I've just started playing with this but it works something like this:
messaging.yml sets up connections to messaging infrastructure per
environment (think database.yml).
subscriptions.rb enlists what queues you're interested in and what
processor should process messages from what queue (think routes.rb).
You start one or more poller.rb which does a "receive" on the
connection and blocks until a new message comes in, sends it off to
the processor (through Dispatcher). Only one message is processed at a
time in the poller.rb process, if you want more throughput start
another poller.rb. (Threads suck!)
There's a bit of an adapter framework to potentially support multiple
messaging infrastructures. Currently supports STOMP (gem install
stomp) which is a lightweight protocol supported by ActiveMQ
(activemq.codehaus.org). It works *amazingly* well for being a Java
product. ;-) Download the .zip, unzip, uncomment STOMP listener in
conf/activemq.xml, start bin/activemq, done!
An IBM MQ Series adapter should be relatively easy to implement on top
of the XMS C api, this would make it dead easy to build Rails apps on
top of sucky mainframes.
Also for the purist it should be really easy to implement a
lightweight messaging implementation on top of ActiveRecord. This
would likely primarily be for intra-application messaging, but would
enable async processing without taking up a FastCGI process such as
credit card processing and so on.

It's not rocket science but nice, easy and relatively Railsesque.

> Which is why we ripped it out a few weeks ago :)

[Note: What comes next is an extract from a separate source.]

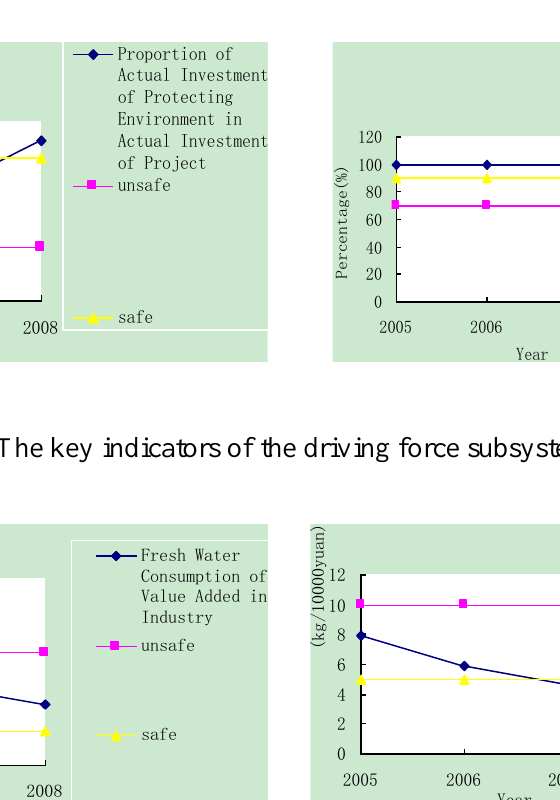
Figure 5. The variation of the key indicators of each subsystem during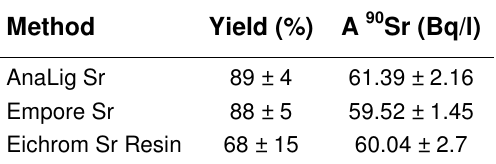
Radiochemical Yield and Activity Determined of Model Solution - 59 Bq/l 90 Sr (18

Ha! Suits me for not being on edge! :-)

>     def reset_application!
>       Dependencies.clear
>       ActiveRecord::Base.reset_subclasses
>       Class.remove_class(*Reloadable.reloadable_classes)
>     end
>
> Plus, see reloadable.rb in ActiveSupprt.   Does this give you the
> flexibility you need, or is there still a need for a more generic hook
> into the 'reset' code?.

It is probably enough for ActiveMessaging as I'm not doing clever
stuff like ActiveRecord there. For RBatis it might not be as I might
need to do something to clean out old SQL statements before reloading.
Not sure. I will investigate and get back to you.